WHAT THE EXERCISE ASKS
When you copy the data, keep every word exactly as it is and leave the pictures out.

Stored data
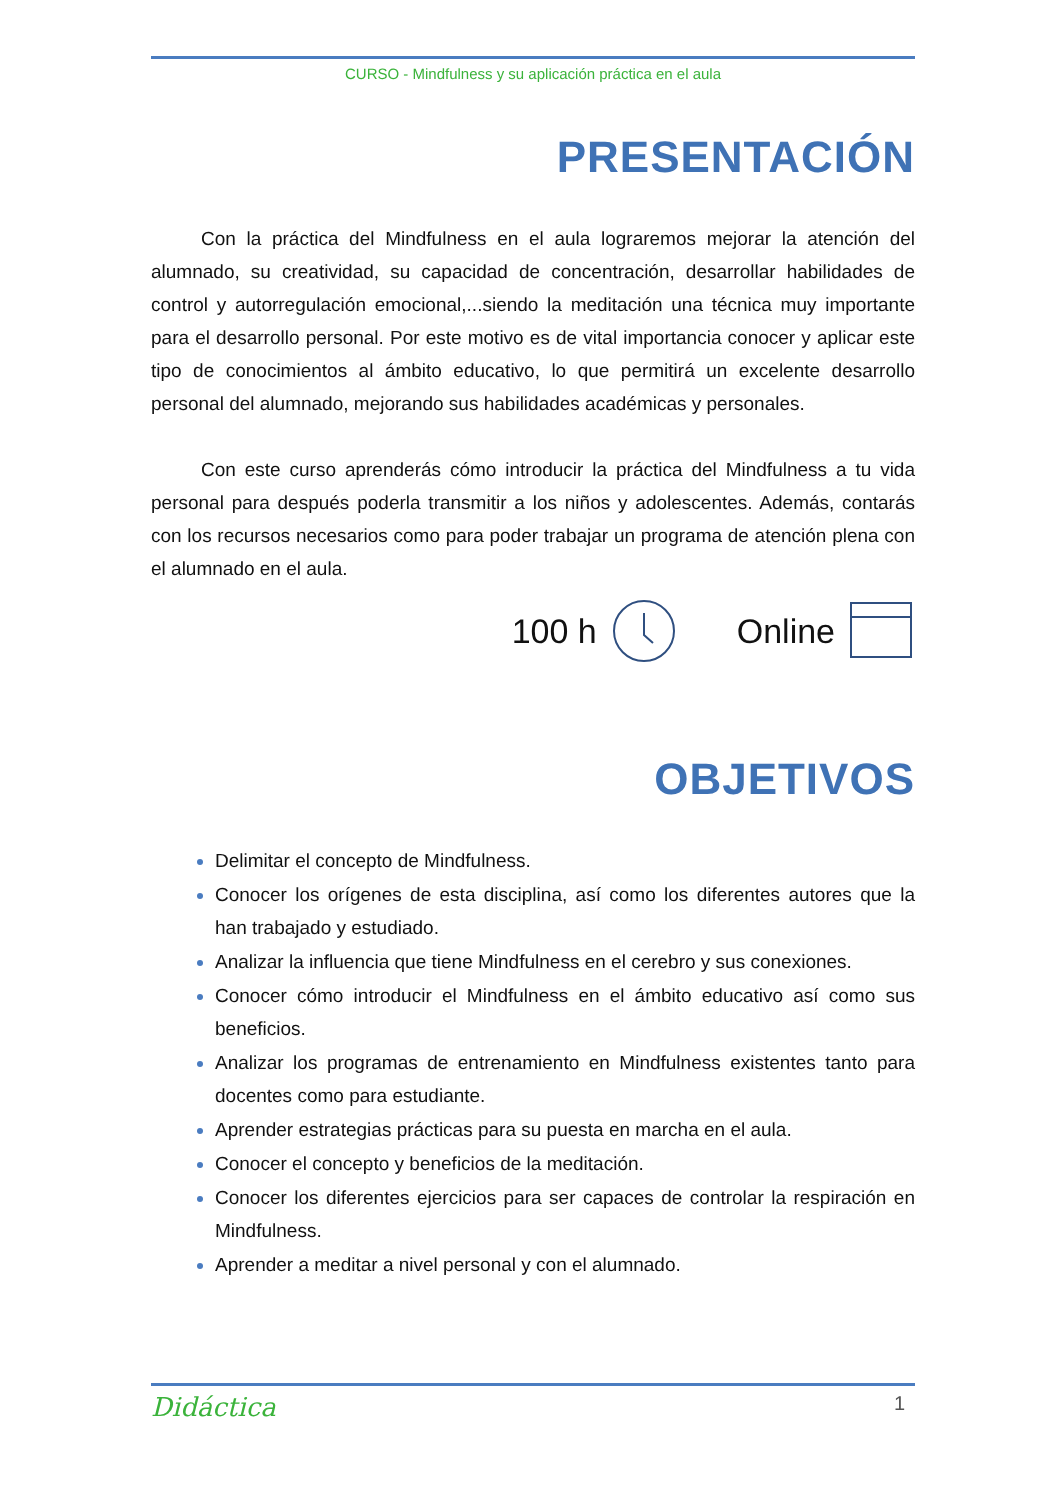CURSO - Mindfulness y su aplicación práctica en el aula
PRESENTACIÓN
Con la práctica del Mindfulness en el aula lograremos mejorar la atención del alumnado, su creatividad, su capacidad de concentración, desarrollar habilidades de control y autorregulación emocional,...siendo la meditación una técnica muy importante para el desarrollo personal. Por este motivo es de vital importancia conocer y aplicar este tipo de conocimientos al ámbito educativo, lo que permitirá un excelente desarrollo personal del alumnado, mejorando sus habilidades académicas y personales.
Con este curso aprenderás cómo introducir la práctica del Mindfulness a tu vida personal para después poderla transmitir a los niños y adolescentes. Además, contarás con los recursos necesarios como para poder trabajar un programa de atención plena con el alumnado en el aula.
100 h Online
OBJETIVOS
Delimitar el concepto de Mindfulness.
Conocer los orígenes de esta disciplina, así como los diferentes autores que la han trabajado y estudiado.
Analizar la influencia que tiene Mindfulness en el cerebro y sus conexiones.
Conocer cómo introducir el Mindfulness en el ámbito educativo así como sus beneficios.
Analizar los programas de entrenamiento en Mindfulness existentes tanto para docentes como para estudiante.
Aprender estrategias prácticas para su puesta en marcha en el aula.
Conocer el concepto y beneficios de la meditación.
Conocer los diferentes ejercicios para ser capaces de controlar la respiración en Mindfulness.
Aprender a meditar a nivel personal y con el alumnado.
Didáctica 1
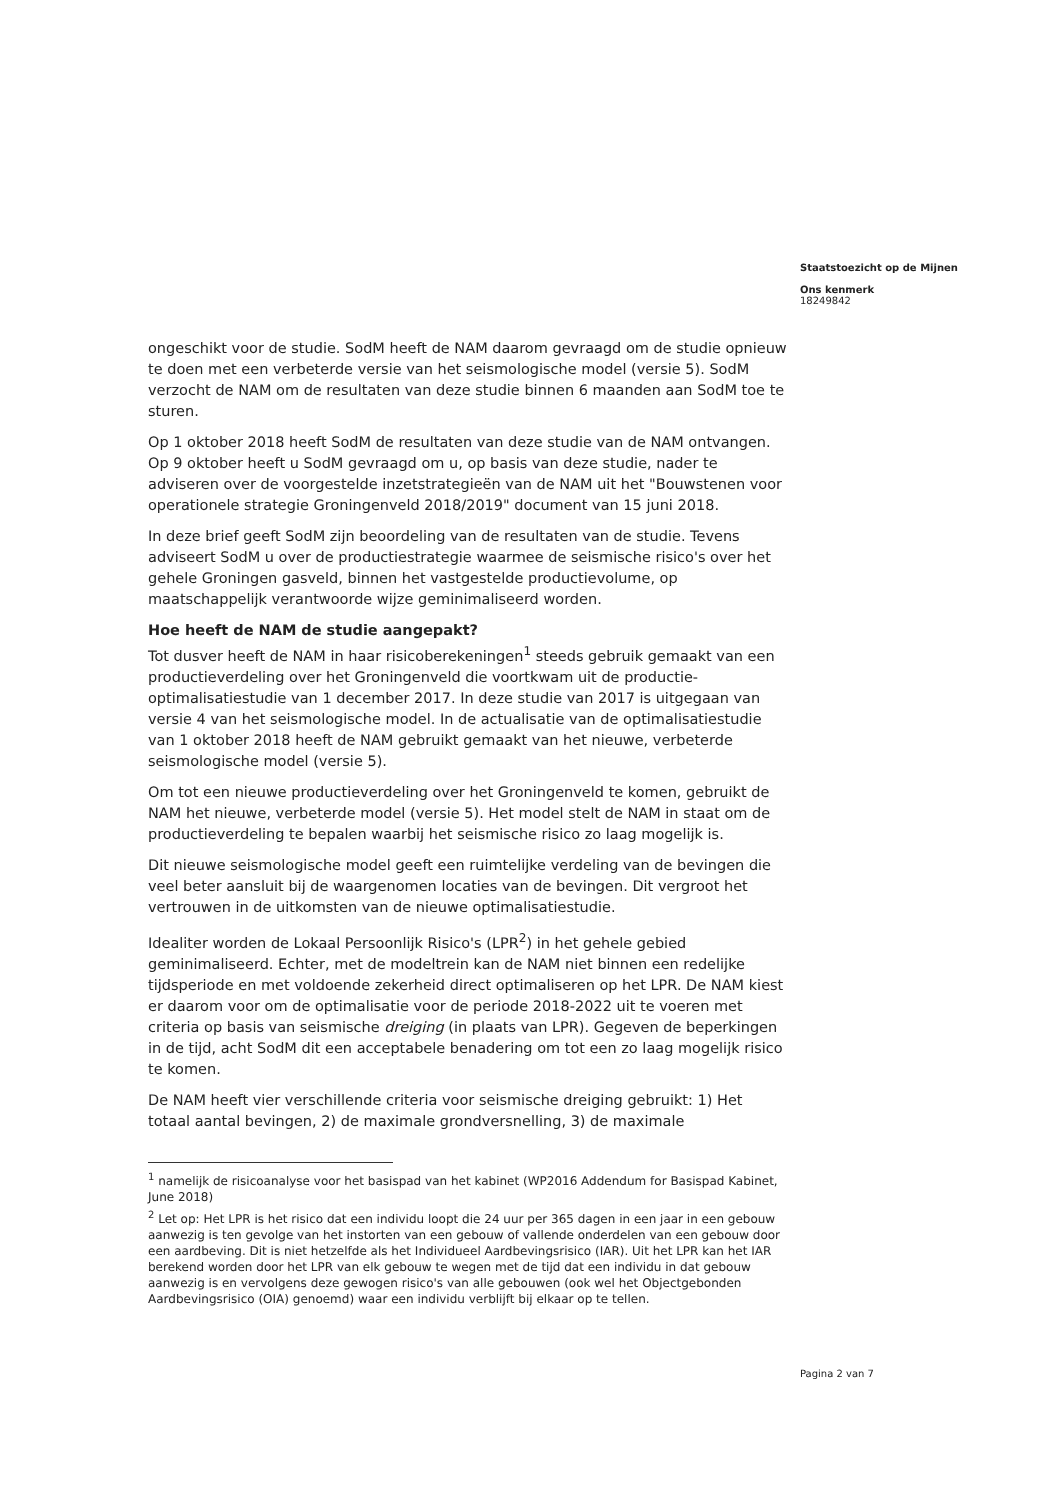Staatstoezicht op de Mijnen
Ons kenmerk
18249842
ongeschikt voor de studie. SodM heeft de NAM daarom gevraagd om de studie opnieuw te doen met een verbeterde versie van het seismologische model (versie 5). SodM verzocht de NAM om de resultaten van deze studie binnen 6 maanden aan SodM toe te sturen.
Op 1 oktober 2018 heeft SodM de resultaten van deze studie van de NAM ontvangen. Op 9 oktober heeft u SodM gevraagd om u, op basis van deze studie, nader te adviseren over de voorgestelde inzetstrategieën van de NAM uit het "Bouwstenen voor operationele strategie Groningenveld 2018/2019" document van 15 juni 2018.
In deze brief geeft SodM zijn beoordeling van de resultaten van de studie. Tevens adviseert SodM u over de productiestrategie waarmee de seismische risico's over het gehele Groningen gasveld, binnen het vastgestelde productievolume, op maatschappelijk verantwoorde wijze geminimaliseerd worden.
Hoe heeft de NAM de studie aangepakt?
Tot dusver heeft de NAM in haar risicoberekeningen<sup>1</sup> steeds gebruik gemaakt van een productieverdeling over het Groningenveld die voortkwam uit de productie-optimalisatiestudie van 1 december 2017. In deze studie van 2017 is uitgegaan van versie 4 van het seismologische model. In de actualisatie van de optimalisatiestudie van 1 oktober 2018 heeft de NAM gebruikt gemaakt van het nieuwe, verbeterde seismologische model (versie 5).
Om tot een nieuwe productieverdeling over het Groningenveld te komen, gebruikt de NAM het nieuwe, verbeterde model (versie 5). Het model stelt de NAM in staat om de productieverdeling te bepalen waarbij het seismische risico zo laag mogelijk is.
Dit nieuwe seismologische model geeft een ruimtelijke verdeling van de bevingen die veel beter aansluit bij de waargenomen locaties van de bevingen. Dit vergroot het vertrouwen in de uitkomsten van de nieuwe optimalisatiestudie.
Idealiter worden de Lokaal Persoonlijk Risico's (LPR<sup>2</sup>) in het gehele gebied geminimaliseerd. Echter, met de modeltrein kan de NAM niet binnen een redelijke tijdsperiode en met voldoende zekerheid direct optimaliseren op het LPR. De NAM kiest er daarom voor om de optimalisatie voor de periode 2018-2022 uit te voeren met criteria op basis van seismische dreiging (in plaats van LPR). Gegeven de beperkingen in de tijd, acht SodM dit een acceptabele benadering om tot een zo laag mogelijk risico te komen.
De NAM heeft vier verschillende criteria voor seismische dreiging gebruikt: 1) Het totaal aantal bevingen, 2) de maximale grondversnelling, 3) de maximale
<sup>1</sup> namelijk de risicoanalyse voor het basispad van het kabinet (WP2016 Addendum for Basispad Kabinet, June 2018)
<sup>2</sup> Let op: Het LPR is het risico dat een individu loopt die 24 uur per 365 dagen in een jaar in een gebouw aanwezig is ten gevolge van het instorten van een gebouw of vallende onderdelen van een gebouw door een aardbeving. Dit is niet hetzelfde als het Individueel Aardbevingsrisico (IAR). Uit het LPR kan het IAR berekend worden door het LPR van elk gebouw te wegen met de tijd dat een individu in dat gebouw aanwezig is en vervolgens deze gewogen risico's van alle gebouwen (ook wel het Objectgebonden Aardbevingsrisico (OIA) genoemd) waar een individu verblijft bij elkaar op te tellen.
Pagina 2 van 7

TASK RESULT
CURSO - Mindfulness y su aplicación práctica en el aula
PRESENTACIÓN
Con la práctica del Mindfulness en el aula lograremos mejorar la atención del alumnado, su creatividad, su capacidad de concentración, desarrollar habilidades de control y autorregulación emocional,...siendo la meditación una técnica muy importante para el desarrollo personal. Por este motivo es de vital importancia conocer y aplicar este tipo de conocimientos al ámbito educativo, lo que permitirá un excelente desarrollo personal del alumnado, mejorando sus habilidades académicas y personales.
Con este curso aprenderás cómo introducir la práctica del Mindfulness a tu vida personal para después poderla transmitir a los niños y adolescentes. Además, contarás con los recursos necesarios como para poder trabajar un programa de atención plena con el alumnado en el aula.
100 h Online
OBJETIVOS
Delimitar el concepto de Mindfulness.
Conocer los orígenes de esta disciplina, así como los diferentes autores que la han trabajado y estudiado.
Analizar la influencia que tiene Mindfulness en el cerebro y sus conexiones.
Conocer cómo introducir el Mindfulness en el ámbito educativo así como sus beneficios.
Analizar los programas de entrenamiento en Mindfulness existentes tanto para docentes como para estudiante.
Aprender estrategias prácticas para su puesta en marcha en el aula.
Conocer el concepto y beneficios de la meditación.
Conocer los diferentes ejercicios para ser capaces de controlar la respiración en Mindfulness.
Aprender a meditar a nivel personal y con el alumnado.
Didáctica 1
Staatstoezicht op de Mijnen
Ons kenmerk
18249842
ongeschikt voor de studie. SodM heeft de NAM daarom gevraagd om de studie opnieuw te doen met een verbeterde versie van het seismologische model (versie 5). SodM verzocht de NAM om de resultaten van deze studie binnen 6 maanden aan SodM toe te sturen.
Op 1 oktober 2018 heeft SodM de resultaten van deze studie van de NAM ontvangen. Op 9 oktober heeft u SodM gevraagd om u, op basis van deze studie, nader te adviseren over de voorgestelde inzetstrategieën van de NAM uit het "Bouwstenen voor operationele strategie Groningenveld 2018/2019" document van 15 juni 2018.
In deze brief geeft SodM zijn beoordeling van de resultaten van de studie. Tevens adviseert SodM u over de productiestrategie waarmee de seismische risico's over het gehele Groningen gasveld, binnen het vastgestelde productievolume, op maatschappelijk verantwoorde wijze geminimaliseerd worden.
Hoe heeft de NAM de studie aangepakt?
Tot dusver heeft de NAM in haar risicoberekeningen<sup>1</sup> steeds gebruik gemaakt van een productieverdeling over het Groningenveld die voortkwam uit de productie-optimalisatiestudie van 1 december 2017. In deze studie van 2017 is uitgegaan van versie 4 van het seismologische model. In de actualisatie van de optimalisatiestudie van 1 oktober 2018 heeft de NAM gebruikt gemaakt van het nieuwe, verbeterde seismologische model (versie 5).
Om tot een nieuwe productieverdeling over het Groningenveld te komen, gebruikt de NAM het nieuwe, verbeterde model (versie 5). Het model stelt de NAM in staat om de productieverdeling te bepalen waarbij het seismische risico zo laag mogelijk is.
Dit nieuwe seismologische model geeft een ruimtelijke verdeling van de bevingen die veel beter aansluit bij de waargenomen locaties van de bevingen. Dit vergroot het vertrouwen in de uitkomsten van de nieuwe optimalisatiestudie.
Idealiter worden de Lokaal Persoonlijk Risico's (LPR<sup>2</sup>) in het gehele gebied geminimaliseerd. Echter, met de modeltrein kan de NAM niet binnen een redelijke tijdsperiode en met voldoende zekerheid direct optimaliseren op het LPR. De NAM kiest er daarom voor om de optimalisatie voor de periode 2018-2022 uit te voeren met criteria op basis van seismische dreiging (in plaats van LPR). Gegeven de beperkingen in de tijd, acht SodM dit een acceptabele benadering om tot een zo laag mogelijk risico te komen.
De NAM heeft vier verschillende criteria voor seismische dreiging gebruikt: 1) Het totaal aantal bevingen, 2) de maximale grondversnelling, 3) de maximale
<sup>1</sup> namelijk de risicoanalyse voor het basispad van het kabinet (WP2016 Addendum for Basispad Kabinet, June 2018)
<sup>2</sup> Let op: Het LPR is het risico dat een individu loopt die 24 uur per 365 dagen in een jaar in een gebouw aanwezig is ten gevolge van het instorten van een gebouw of vallende onderdelen van een gebouw door een aardbeving. Dit is niet hetzelfde als het Individueel Aardbevingsrisico (IAR). Uit het LPR kan het IAR berekend worden door het LPR van elk gebouw te wegen met de tijd dat een individu in dat gebouw aanwezig is en vervolgens deze gewogen risico's van alle gebouwen (ook wel het Objectgebonden Aardbevingsrisico (OIA) genoemd) waar een individu verblijft bij elkaar op te tellen.
Pagina 2 van 7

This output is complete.